- _What is needed_
Your task is to copy each line of the records that includes the string "input".

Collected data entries
▼

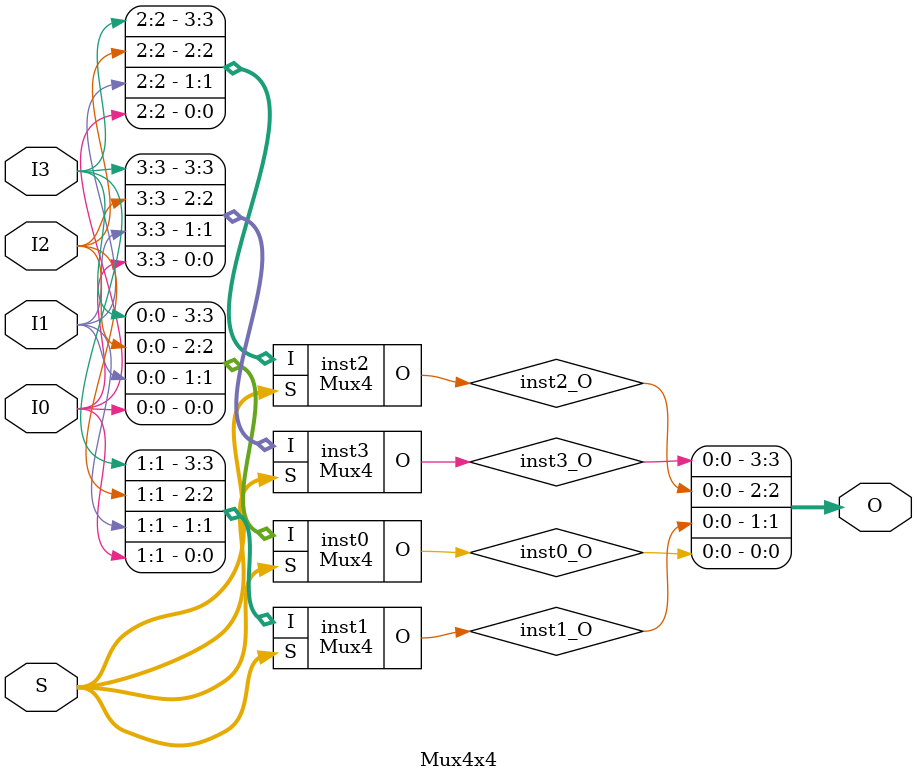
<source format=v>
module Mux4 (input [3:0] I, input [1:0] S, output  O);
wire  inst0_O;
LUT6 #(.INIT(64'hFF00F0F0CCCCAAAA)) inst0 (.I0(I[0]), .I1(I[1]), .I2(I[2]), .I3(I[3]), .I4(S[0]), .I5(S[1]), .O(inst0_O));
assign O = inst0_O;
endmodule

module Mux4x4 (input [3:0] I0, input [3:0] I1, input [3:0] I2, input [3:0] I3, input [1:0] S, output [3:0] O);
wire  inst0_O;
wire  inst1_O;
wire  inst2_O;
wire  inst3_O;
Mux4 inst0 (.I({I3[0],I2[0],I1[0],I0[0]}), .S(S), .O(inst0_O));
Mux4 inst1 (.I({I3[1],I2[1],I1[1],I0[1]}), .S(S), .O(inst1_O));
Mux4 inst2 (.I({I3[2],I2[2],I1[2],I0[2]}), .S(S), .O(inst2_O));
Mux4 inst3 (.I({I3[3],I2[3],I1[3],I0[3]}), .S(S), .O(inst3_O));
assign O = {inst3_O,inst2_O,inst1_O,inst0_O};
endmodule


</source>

▲
▼

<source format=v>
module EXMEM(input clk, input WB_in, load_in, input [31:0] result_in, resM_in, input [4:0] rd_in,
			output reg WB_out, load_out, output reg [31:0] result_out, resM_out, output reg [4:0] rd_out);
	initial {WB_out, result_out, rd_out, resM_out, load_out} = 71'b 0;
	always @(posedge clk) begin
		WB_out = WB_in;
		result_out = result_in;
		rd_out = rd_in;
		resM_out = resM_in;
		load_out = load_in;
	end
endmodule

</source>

▲

- _Solution_
module Mux4 (input [3:0] I, input [1:0] S, output  O);
module Mux4x4 (input [3:0] I0, input [3:0] I1, input [3:0] I2, input [3:0] I3, input [1:0] S, output [3:0] O);
module EXMEM(input clk, input WB_in, load_in, input [31:0] result_in, resM_in, input [4:0] rd_in,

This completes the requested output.